O esnada depodan bir patlama sesi.Sekreterin olduğunu tahmin ettiğim çığlık,büronun dikkatini o yöne çevirmişti.Ben Carter'a döndüm.Gözlerinin beyazı açılmıştı.

"...Daha patlamamış mıydı?"

"Kullanma klavuzunu okuyordum.Jeton tam bir dakika önce düştü,affedersin..."

"Ben ederim.Ama 'savcı bey' eder mi bilmiyorum-" Işıklar titredi.Sonra tüm ofis semi bir karanlığa büründü.

"CAR-TER!"DeCarrio'nun sesi öyle bir yankılanmıştı ki zavallının gözleri daha da açıldı.

Dudaklarımı sıkıp omzunu patpatladım. "Sana mürekkepli paspasla bol şanslar."

***

 Hukuk bürolarıyla ilgili bir sürü övgüler,güzel anılar işittiğinize eminim.Kazanılan davalar,drama kaynayan mahkeme salonları,çerez tadındaki pro bonolar...Ve ne kadar haklı olduğunuzu da vurgulamak isterim.Ama sadece "işittiğiniz" konusunda.

Manhattan'ın göbeğinde,çalıştığım hukuk bürosunun birkaç sokak ötesinde yaşıyorum.Bir yıldır işittiğim en yegane şey elektrikler kesilince kullanılan yangın merdivenimizin metalik sesi.

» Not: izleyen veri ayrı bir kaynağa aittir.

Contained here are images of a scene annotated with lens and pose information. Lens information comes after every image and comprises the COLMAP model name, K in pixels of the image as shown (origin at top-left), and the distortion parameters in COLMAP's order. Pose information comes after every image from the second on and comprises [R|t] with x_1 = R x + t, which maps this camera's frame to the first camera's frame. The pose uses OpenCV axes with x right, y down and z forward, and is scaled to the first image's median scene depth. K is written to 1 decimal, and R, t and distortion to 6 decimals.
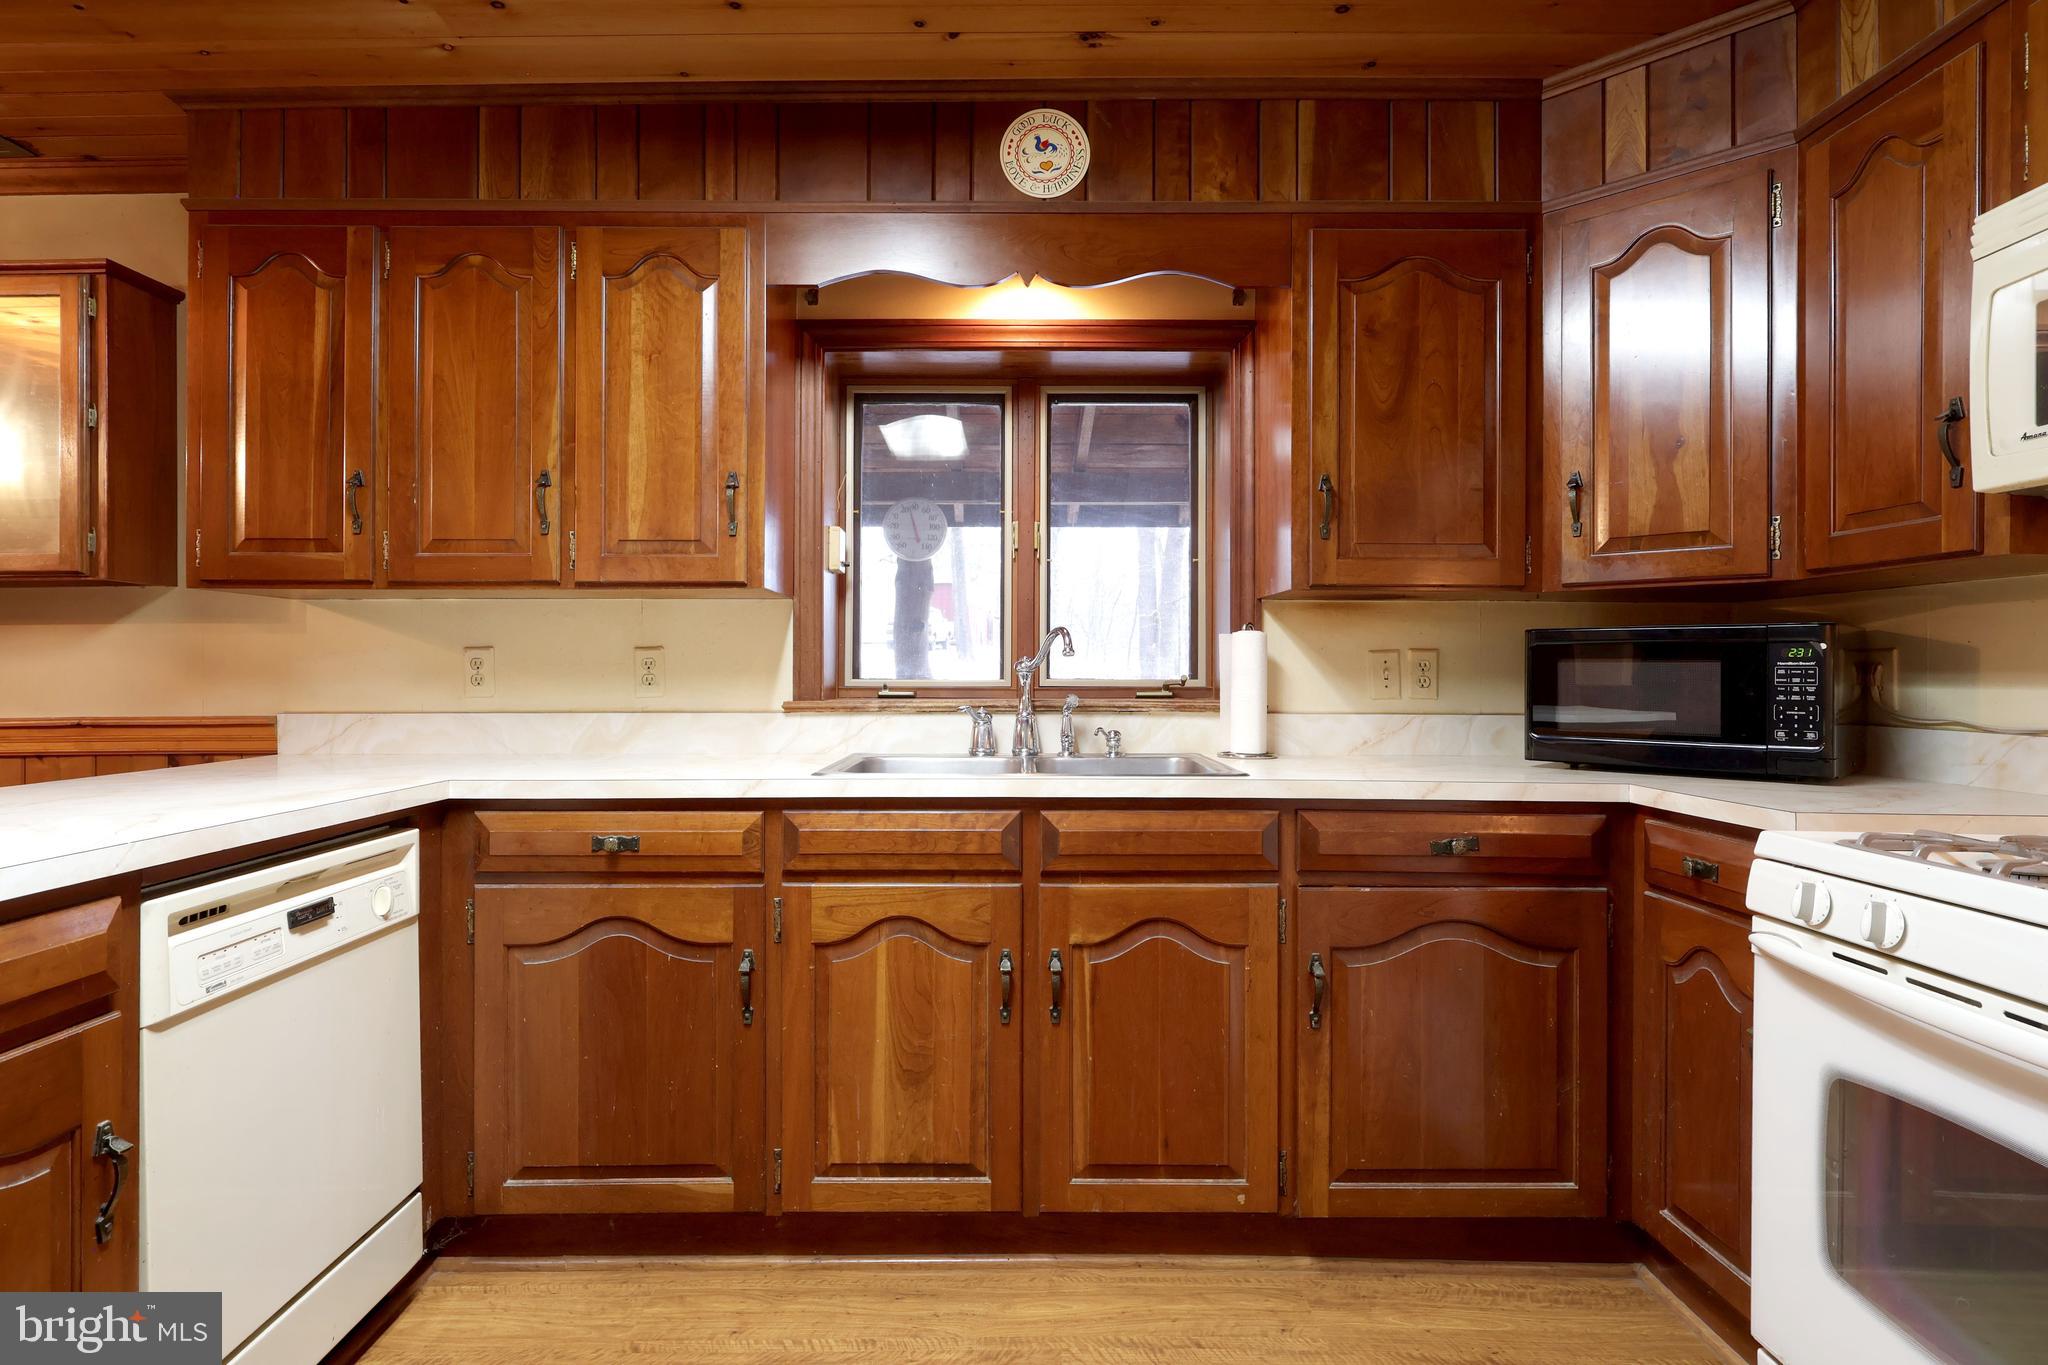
lens RADIAL K [[1069.8, 0, 1012.3], [0, 1069.8, 668.2], [0, 0, 1]] dist [0.000036, 0.000490]
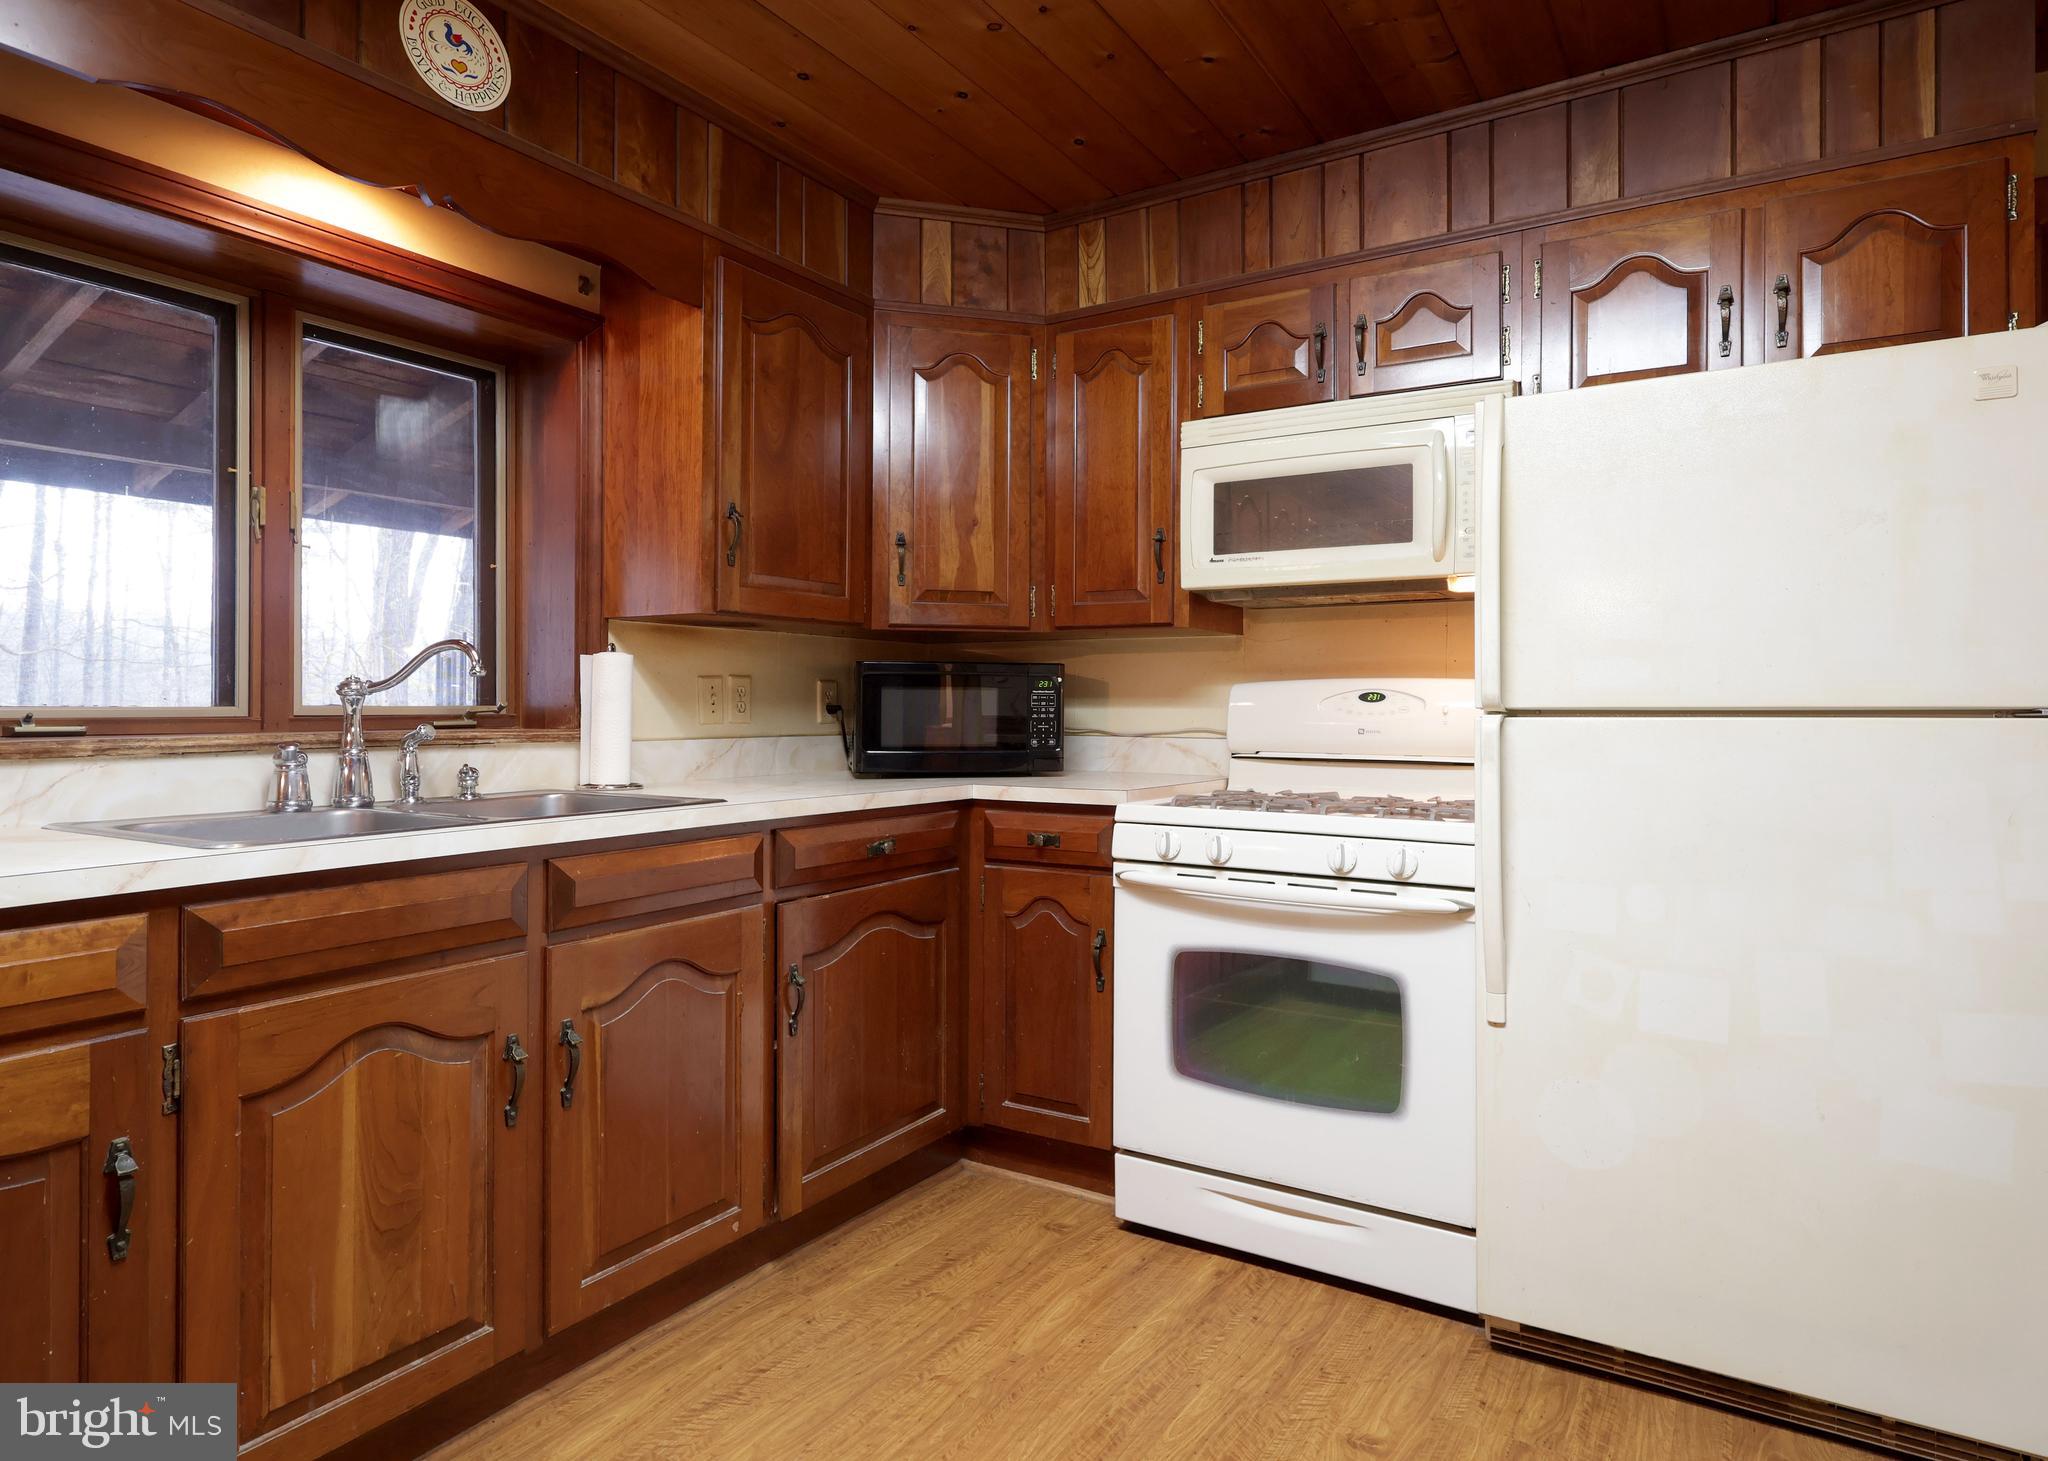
lens RADIAL K [[1148.6, 0, 1100.9], [0, 1148.6, 693.4], [0, 0, 1]] dist [-0.001288, 0.000404]
pose [[0.500518, 0.007081, 0.865697, -0.505361], [-0.003183, 0.999975, -0.006339, 0.006467], [-0.865720, 0.000417, 0.500528, 0.161396]]
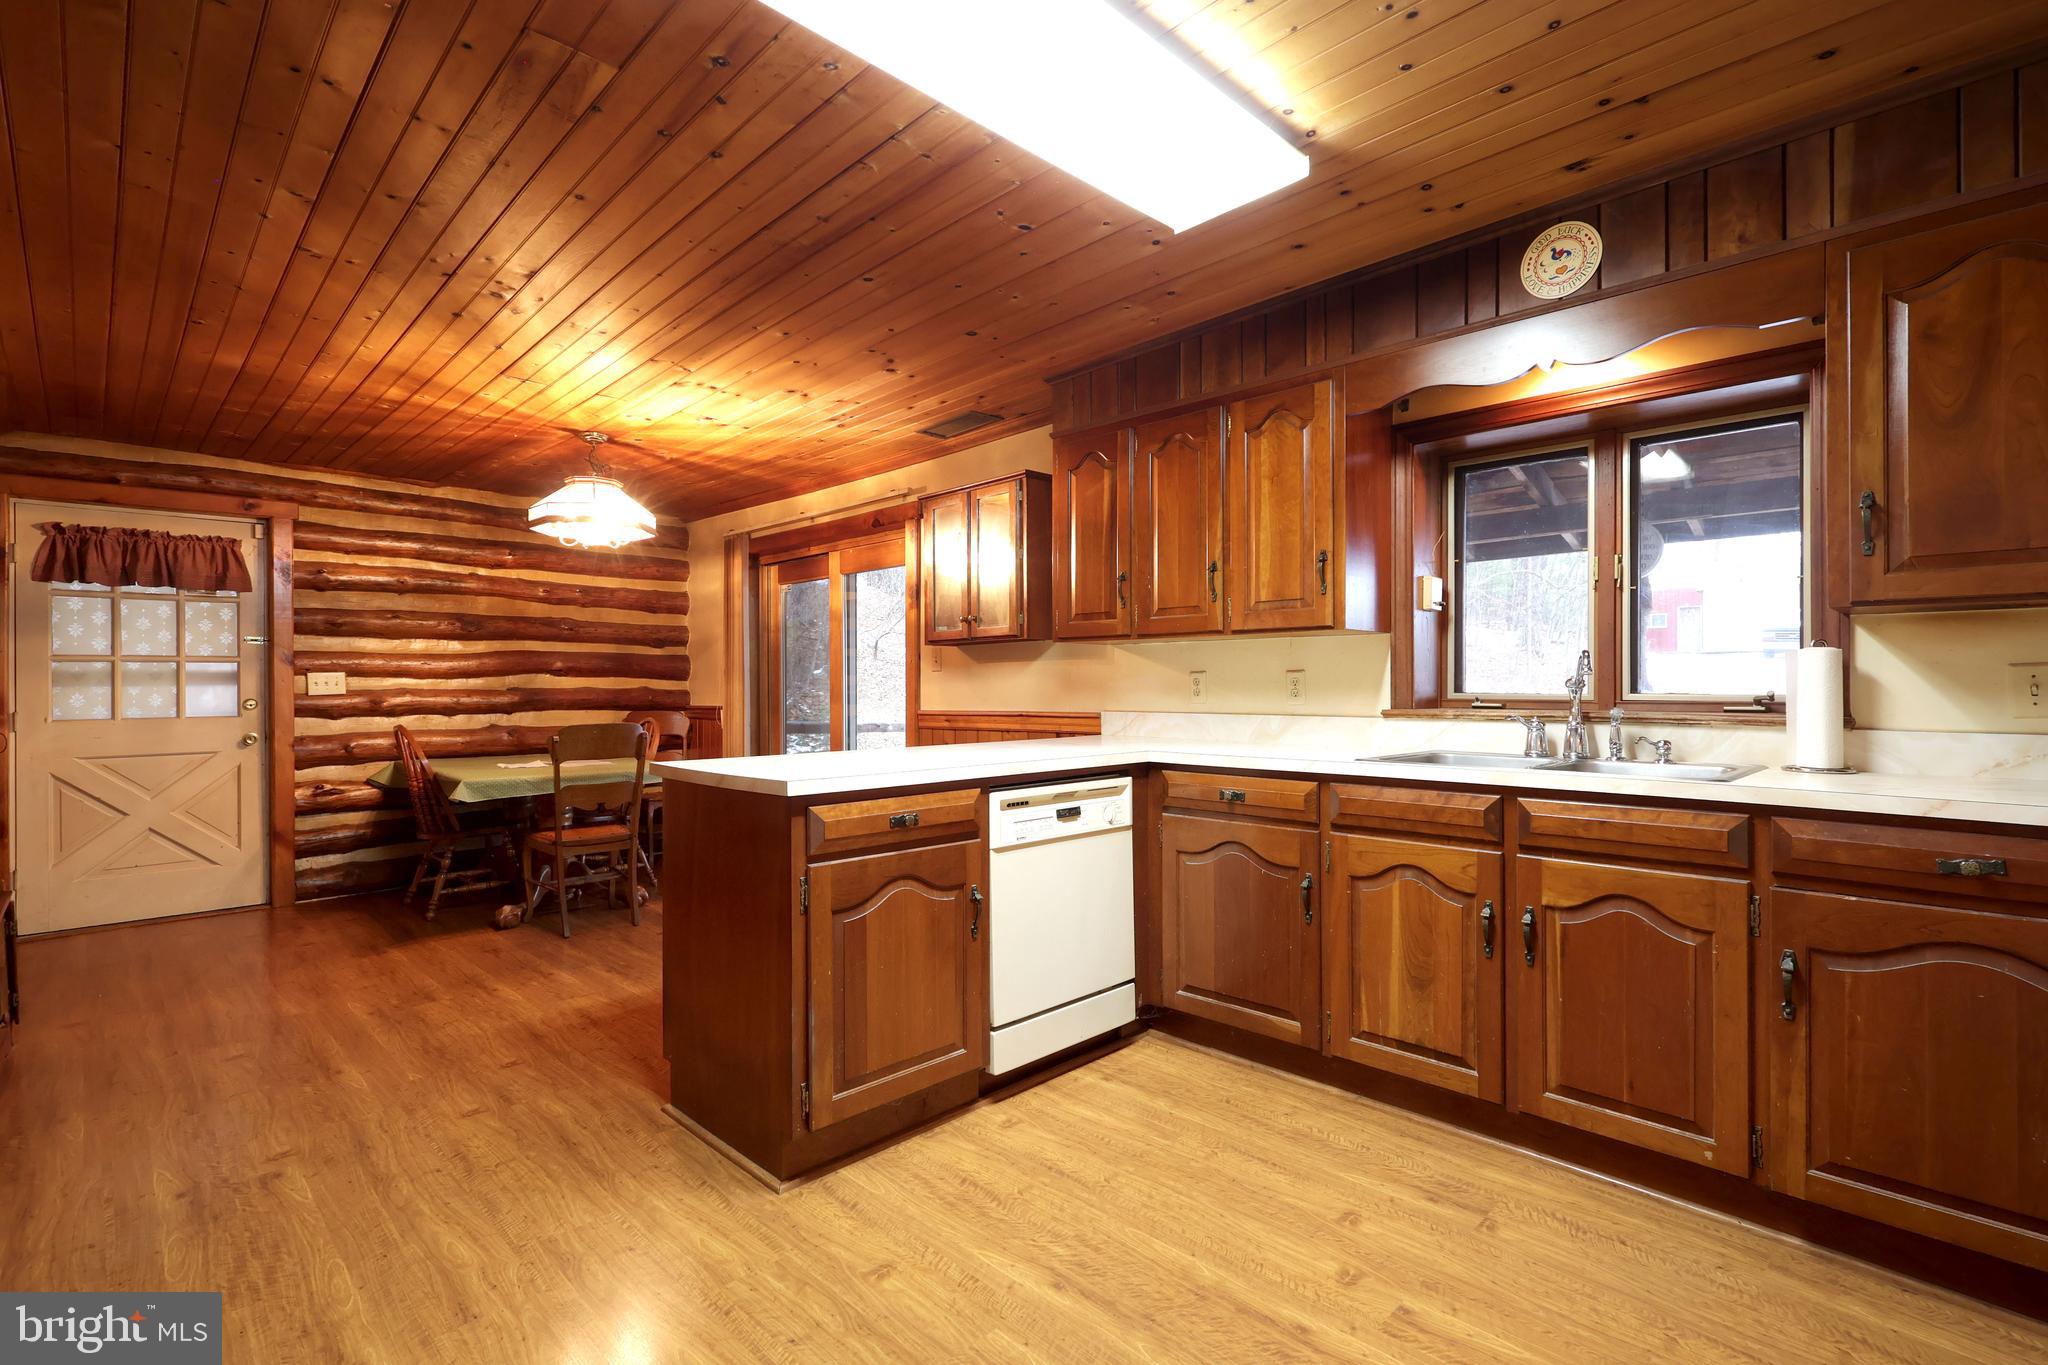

Bu arada Carter'a tekrar teşekkür ediyorum.Hali hazırda zaten karanlık olan yangın çıkışını daha da karanlık hâle getirdiği için.Tabii milattan öncesinden kalma sigortamızın da bunda büyük katkısı vardı...

Merdivenleri inerken çıkan sesi takip etmeye çalışıyorum.Elimdeki kağıtlar bir an elimden kayıyor ve bunu ancak bir düzine kadarı merdivene yayıldığı zaman anlıyorum.

"Has-"

Bir gök gürültüsü.Doğa ana çirkefliğinden ödün vermiyor.

Merdivene eğiliyorum.Kapının ufacık penceresinden gelen ışıkla kağıtları ancak seçiyorum.Kapının kolunu açtığım zaman beni çiselemeye yeni başlamış yağmur benimle flört etmeye başlıyor.

Daha güzel bir havada kopyacıya uğramaya karar vermiş olamazdım sanırım.